Autism is understood more and more to be a genetic disorder; to many, the word “genetic” implies that autism is inherited from one’s parents. A new study focuses on de novo (spontaneous; present in the child but not in his or her parents) mutations rather than on inherited mutations. Research published in the March 16th Science magazine has “found a distinction between heritable and sporadic forms of the disease,” as a press release from Cold Spring Harbor Laboratory announced today.
“Sporadic” cases of autism are those in which there is no history of autism in the family. Using high-resolution method for analyzing DNA called microarray technology, the researchers found that many autistic children have spontaneous (de novo) copy number mutations in their DNA, and that these gene mutations occur more often in cases of sporadic autism rather than in familial (heritable) cases or in children who do not have autism. 264 families participated in the study. An article in the March 15th The Scientist provides more details:
The study found that 10% of children (12 out of 118) with sporadic autism had de novo copy number variations, whereas only 1% of controls (2 out of 196), who had no history of autism, showed CNVs. Among families with multiple autistic children, only 2% (2 out of 77) autistic children showed differences in copy number from their parents.
The researchers plan to screen more than 2000 families over the next three years. Most genetic studies of autism have been of families who have multiple autistic children; scientist Jonathan Sebat notes that “‘sporadic autism is genetically distinct from the type that runs in families’” and therefore is to be treated differently.
The results strengthen the scientific basis for using microarray technology for diagnostic testing. Methods for detecting spontaneous mutations will provide important information for children with autism and their parents. This information could help to determine the risk of having a second child with autism, and the knowledge of which genes are involved may lead to the development of new therapies.
My understanding of this study on gene mutations in autistic children is that my son Charlie would qualify as a case of “sporadic.” He is our only child with autism, and also our only child. I am wondering if relatives on the autism spectrum who are not part of one’s immediate family might also be considered: Does having an autistic cousin, for instance, mean that one’s autism is still completely sporadic? What if families were screened in which there was one autistic child and an autistic parent (see Autism Diva on the BAP or broader autism phenotype, “the condition of having just a touch’ of autism that is frequently found in the parents and other close relatives of autistic kids”). Again, Charlie is our only child; we chose only to have Charlie, so the possibility remains that Charlie could have had an autistic sibling.

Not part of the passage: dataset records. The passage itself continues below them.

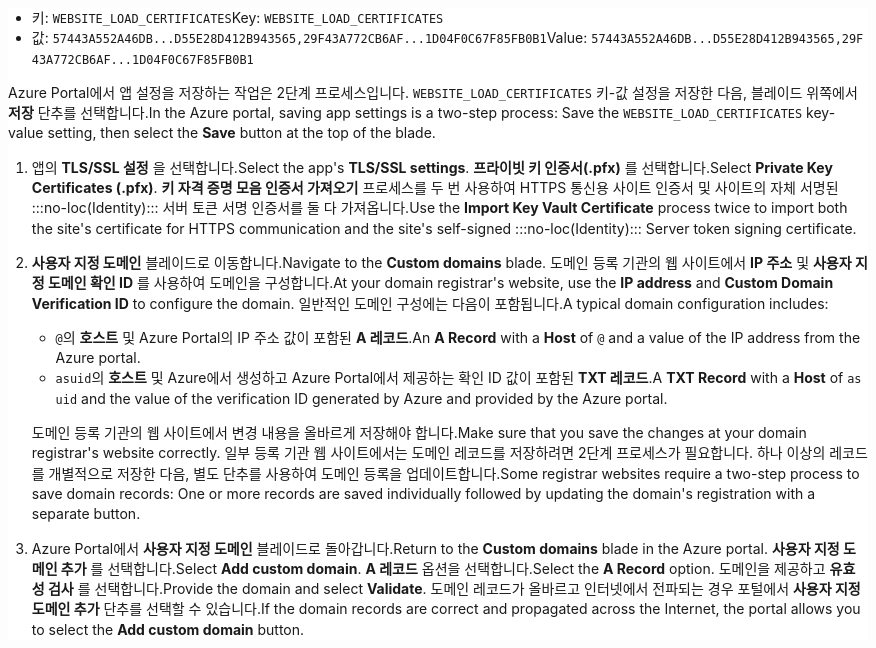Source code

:    * <span data-ttu-id="fb3ad-275">키: `WEBSITE_LOAD_CERTIFICATES`</span><span class="sxs-lookup"><span data-stu-id="fb3ad-275">Key: `WEBSITE_LOAD_CERTIFICATES`</span></span>
   * <span data-ttu-id="fb3ad-276">값: `57443A552A46DB...D55E28D412B943565,29F43A772CB6AF...1D04F0C67F85FB0B1`</span><span class="sxs-lookup"><span data-stu-id="fb3ad-276">Value: `57443A552A46DB...D55E28D412B943565,29F43A772CB6AF...1D04F0C67F85FB0B1`</span></span>

   <span data-ttu-id="fb3ad-277">Azure Portal에서 앱 설정을 저장하는 작업은 2단계 프로세스입니다. `WEBSITE_LOAD_CERTIFICATES` 키-값 설정을 저장한 다음, 블레이드 위쪽에서 **저장** 단추를 선택합니다.</span><span class="sxs-lookup"><span data-stu-id="fb3ad-277">In the Azure portal, saving app settings is a two-step process: Save the `WEBSITE_LOAD_CERTIFICATES` key-value setting, then select the **Save** button at the top of the blade.</span></span>
1. <span data-ttu-id="fb3ad-278">앱의 **TLS/SSL 설정** 을 선택합니다.</span><span class="sxs-lookup"><span data-stu-id="fb3ad-278">Select the app's **TLS/SSL settings**.</span></span> <span data-ttu-id="fb3ad-279">**프라이빗 키 인증서(.pfx)** 를 선택합니다.</span><span class="sxs-lookup"><span data-stu-id="fb3ad-279">Select **Private Key Certificates (.pfx)**.</span></span> <span data-ttu-id="fb3ad-280">**키 자격 증명 모음 인증서 가져오기** 프로세스를 두 번 사용하여 HTTPS 통신용 사이트 인증서 및 사이트의 자체 서명된 :::no-loc(Identity)::: 서버 토큰 서명 인증서를 둘 다 가져옵니다.</span><span class="sxs-lookup"><span data-stu-id="fb3ad-280">Use the **Import Key Vault Certificate** process twice to import both the site's certificate for HTTPS communication and the site's self-signed :::no-loc(Identity)::: Server token signing certificate.</span></span>
1. <span data-ttu-id="fb3ad-281">**사용자 지정 도메인** 블레이드로 이동합니다.</span><span class="sxs-lookup"><span data-stu-id="fb3ad-281">Navigate to the **Custom domains** blade.</span></span> <span data-ttu-id="fb3ad-282">도메인 등록 기관의 웹 사이트에서 **IP 주소** 및 **사용자 지정 도메인 확인 ID** 를 사용하여 도메인을 구성합니다.</span><span class="sxs-lookup"><span data-stu-id="fb3ad-282">At your domain registrar's website, use the **IP address** and **Custom Domain Verification ID** to configure the domain.</span></span> <span data-ttu-id="fb3ad-283">일반적인 도메인 구성에는 다음이 포함됩니다.</span><span class="sxs-lookup"><span data-stu-id="fb3ad-283">A typical domain configuration includes:</span></span>
   * <span data-ttu-id="fb3ad-284">`@`의 **호스트** 및 Azure Portal의 IP 주소 값이 포함된 **A 레코드**.</span><span class="sxs-lookup"><span data-stu-id="fb3ad-284">An **A Record** with a **Host** of `@` and a value of the IP address from the Azure portal.</span></span>
   * <span data-ttu-id="fb3ad-285">`asuid`의 **호스트** 및 Azure에서 생성하고 Azure Portal에서 제공하는 확인 ID 값이 포함된 **TXT 레코드**.</span><span class="sxs-lookup"><span data-stu-id="fb3ad-285">A **TXT Record** with a **Host** of `asuid` and the value of the verification ID generated by Azure and provided by the Azure portal.</span></span>

   <span data-ttu-id="fb3ad-286">도메인 등록 기관의 웹 사이트에서 변경 내용을 올바르게 저장해야 합니다.</span><span class="sxs-lookup"><span data-stu-id="fb3ad-286">Make sure that you save the changes at your domain registrar's website correctly.</span></span> <span data-ttu-id="fb3ad-287">일부 등록 기관 웹 사이트에서는 도메인 레코드를 저장하려면 2단계 프로세스가 필요합니다. 하나 이상의 레코드를 개별적으로 저장한 다음, 별도 단추를 사용하여 도메인 등록을 업데이트합니다.</span><span class="sxs-lookup"><span data-stu-id="fb3ad-287">Some registrar websites require a two-step process to save domain records: One or more records are saved individually followed by updating the domain's registration with a separate button.</span></span>
1. <span data-ttu-id="fb3ad-288">Azure Portal에서 **사용자 지정 도메인** 블레이드로 돌아갑니다.</span><span class="sxs-lookup"><span data-stu-id="fb3ad-288">Return to the **Custom domains** blade in the Azure portal.</span></span> <span data-ttu-id="fb3ad-289">**사용자 지정 도메인 추가** 를 선택합니다.</span><span class="sxs-lookup"><span data-stu-id="fb3ad-289">Select **Add custom domain**.</span></span> <span data-ttu-id="fb3ad-290">**A 레코드** 옵션을 선택합니다.</span><span class="sxs-lookup"><span data-stu-id="fb3ad-290">Select the **A Record** option.</span></span> <span data-ttu-id="fb3ad-291">도메인을 제공하고 **유효성 검사** 를 선택합니다.</span><span class="sxs-lookup"><span data-stu-id="fb3ad-291">Provide the domain and select **Validate**.</span></span> <span data-ttu-id="fb3ad-292">도메인 레코드가 올바르고 인터넷에서 전파되는 경우 포털에서 **사용자 지정 도메인 추가** 단추를 선택할 수 있습니다.</span><span class="sxs-lookup"><span data-stu-id="fb3ad-292">If the domain records are correct and propagated across the Internet, the portal allows you to select the **Add custom domain** button.</span></span>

The researchers note that their work may influence diagnostic testing and also treatments for autism. This research was primarily funded by the Simons Foundation, whose 2007 Autism Research Initiative notes that its mission is to “understand the causes of autism and thereby improve the diagnosis, treatment, and prevention of this and related developmental disorders.” And thinking it over tonight—as I am preparing a presentation on teaching autistic college students and Charlie ran excitedly through the house when his teacher came for a visit, cried and cried when I asked him to wait till the garbage can was full before taking it out, and asked for “Sesame Street book” after spotting the program for a musical show he saw last year tucked behind a shelf—reflecting on all this, I really cannot imagine a world without Charlie, without Charlie as he is today.
However Charlie came to be—whatever mutations, deletions, variations of genes brought him into being—it is a good thing that they did.